The next time we see her after she and Lestat part ways, it's when she rescues Lestat and Louis from Lestat's rock concert. Similar to the way it goes down in The Queen of the damned movie except Louis was there and Gabrielle arrives (having somehow learned to drive) and rescues Louis and Lestat from the chaos. "What are you waiting for? The Pope to declare it a miracle? Get in!"
Though they get away, that morning Akasha abducts Lestat and we are left waiting for the cliffhanger until you read The Queen of The Damned novel.
Gabrielle is one of the survivors of Aksasha's rampage, not because she sides with Akasha, as it appears she may do in the AMC show, but because she is Lestat's mother (now fledgling). Gabrielle joins The Coven of the Articulate (A few ancient vampires and Lestat's loved ones) as they plan on how to stop Akasha.
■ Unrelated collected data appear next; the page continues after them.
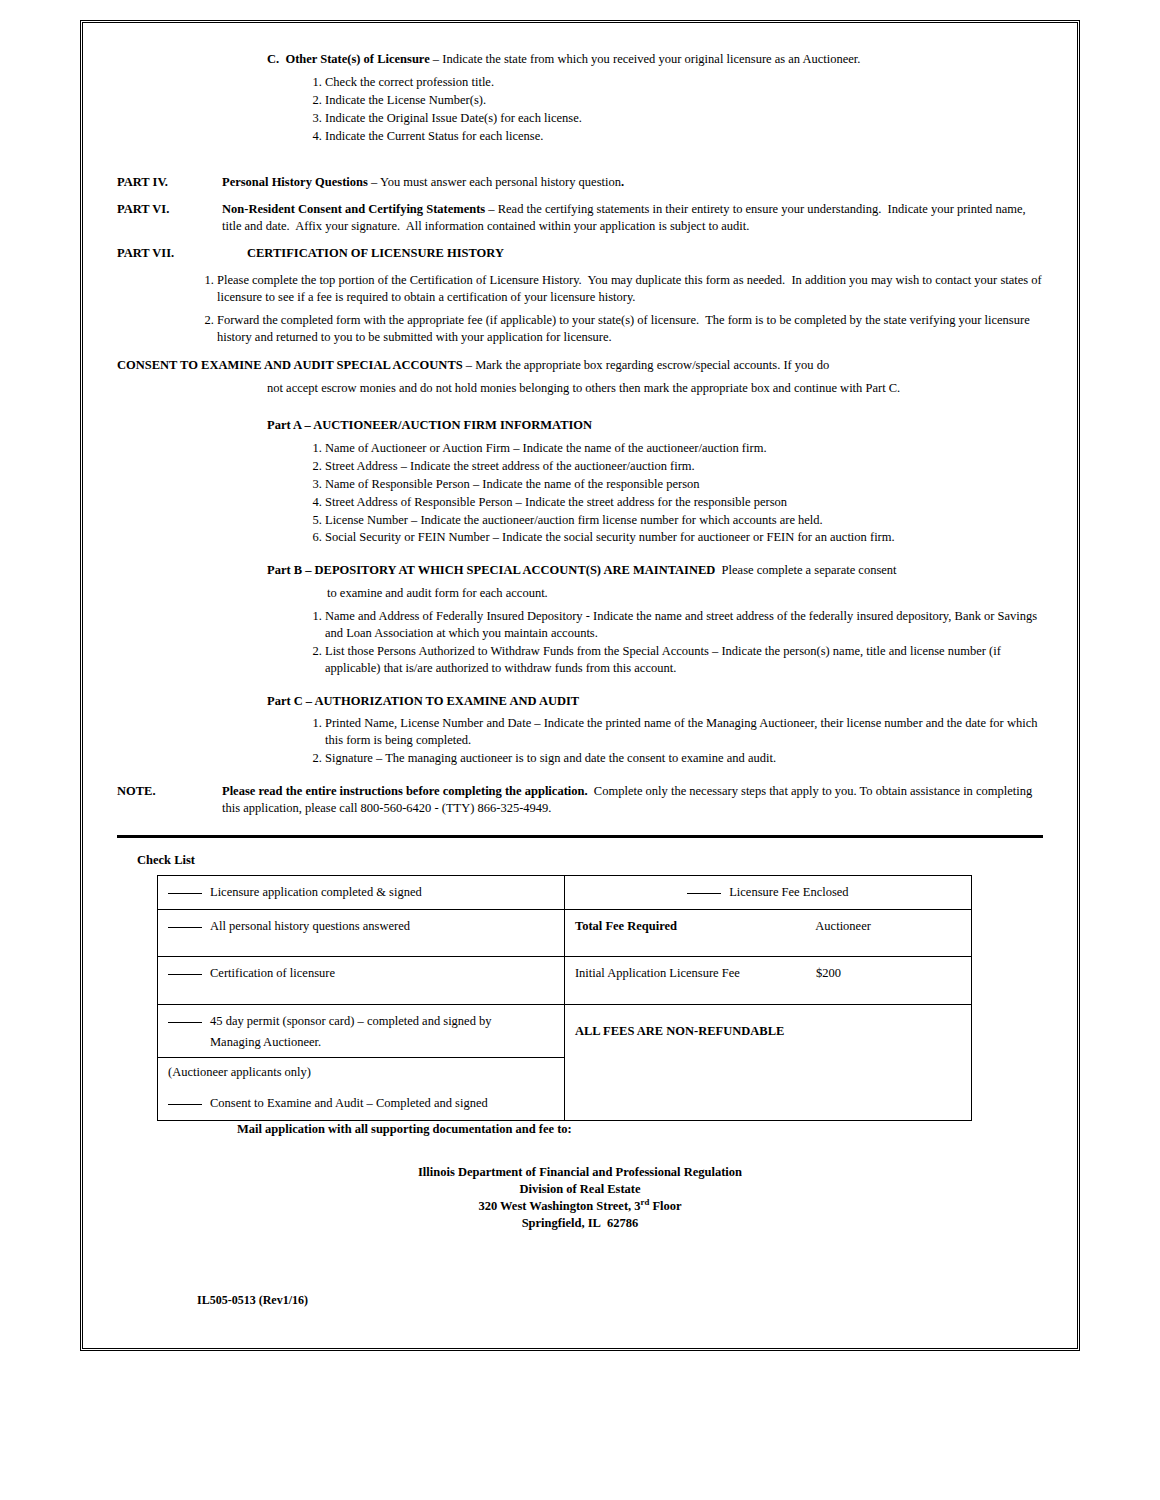C. Other State(s) of Licensure – Indicate the state from which you received your original licensure as an Auctioneer.
Check the correct profession title.
Indicate the License Number(s).
Indicate the Original Issue Date(s) for each license.
Indicate the Current Status for each license.
PART IV.
Personal History Questions – You must answer each personal history question.
PART VI.
Non-Resident Consent and Certifying Statements – Read the certifying statements in their entirety to ensure your understanding. Indicate your printed name, title and date. Affix your signature. All information contained within your application is subject to audit.
PART VII.
CERTIFICATION OF LICENSURE HISTORY
Please complete the top portion of the Certification of Licensure History. You may duplicate this form as needed. In addition you may wish to contact your states of licensure to see if a fee is required to obtain a certification of your licensure history.
Forward the completed form with the appropriate fee (if applicable) to your state(s) of licensure. The form is to be completed by the state verifying your licensure history and returned to you to be submitted with your application for licensure.
CONSENT TO EXAMINE AND AUDIT SPECIAL ACCOUNTS – Mark the appropriate box regarding escrow/special accounts. If you do
not accept escrow monies and do not hold monies belonging to others then mark the appropriate box and continue with Part C.
Part A – AUCTIONEER/AUCTION FIRM INFORMATION
Name of Auctioneer or Auction Firm – Indicate the name of the auctioneer/auction firm.
Street Address – Indicate the street address of the auctioneer/auction firm.
Name of Responsible Person – Indicate the name of the responsible person
Street Address of Responsible Person – Indicate the street address for the responsible person
License Number – Indicate the auctioneer/auction firm license number for which accounts are held.
Social Security or FEIN Number – Indicate the social security number for auctioneer or FEIN for an auction firm.
Part B – DEPOSITORY AT WHICH SPECIAL ACCOUNT(S) ARE MAINTAINED Please complete a separate consent
to examine and audit form for each account.
Name and Address of Federally Insured Depository - Indicate the name and street address of the federally insured depository, Bank or Savings and Loan Association at which you maintain accounts.
List those Persons Authorized to Withdraw Funds from the Special Accounts – Indicate the person(s) name, title and license number (if applicable) that is/are authorized to withdraw funds from this account.
Part C – AUTHORIZATION TO EXAMINE AND AUDIT
Printed Name, License Number and Date – Indicate the printed name of the Managing Auctioneer, their license number and the date for which this form is being completed.
Signature – The managing auctioneer is to sign and date the consent to examine and audit.
NOTE.
Please read the entire instructions before completing the application. Complete only the necessary steps that apply to you. To obtain assistance in completing this application, please call 800-560-6420 - (TTY) 866-325-4949.
Check List
| Licensure application completed & signed | Licensure Fee Enclosed |
| All personal history questions answered | Total Fee Required Auctioneer |
| Certification of licensure | Initial Application Licensure Fee $200 |
| 45 day permit (sponsor card) – completed and signed by Managing Auctioneer. (Auctioneer applicants only) Consent to Examine and Audit – Completed and signed | ALL FEES ARE NON-REFUNDABLE |
Mail application with all supporting documentation and fee to:
Illinois Department of Financial and Professional Regulation
Division of Real Estate
320 West Washington Street, 3rd Floor
Springfield, IL 62786
IL505-0513 (Rev1/16)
Gabrielle is not sex obsessed in the book. In fact Lestat notes that she bristles at being hugged. I figured she was either undiagnosed autistic or it was from years of domestic abuse making her timid about human contact.
This song that I have attached "Crimson Kiss" is Gabrielle parting ways with Lestat toward the end of act 1 of the Lestat musical. Lestat has begun a quest to find Marius (Armand's maker) to learn the truth about where the vampires come from. Gabrielle just wants to explore. Nicolas has just died so Lestat's in a bit of a funk already.
Music by Sir Elton John, Lyrics by Bernie Taupin. And it's probably the most intimate / sensual she gets but the kiss she's singing about is really just the transformation into a vampire.
By the way, if you can find it, her song "Make me As you are" where Lestat makes her a vampire, is really, really good.
I just wanted to get this out there so people could have a taste of what literary Gabrielle was like.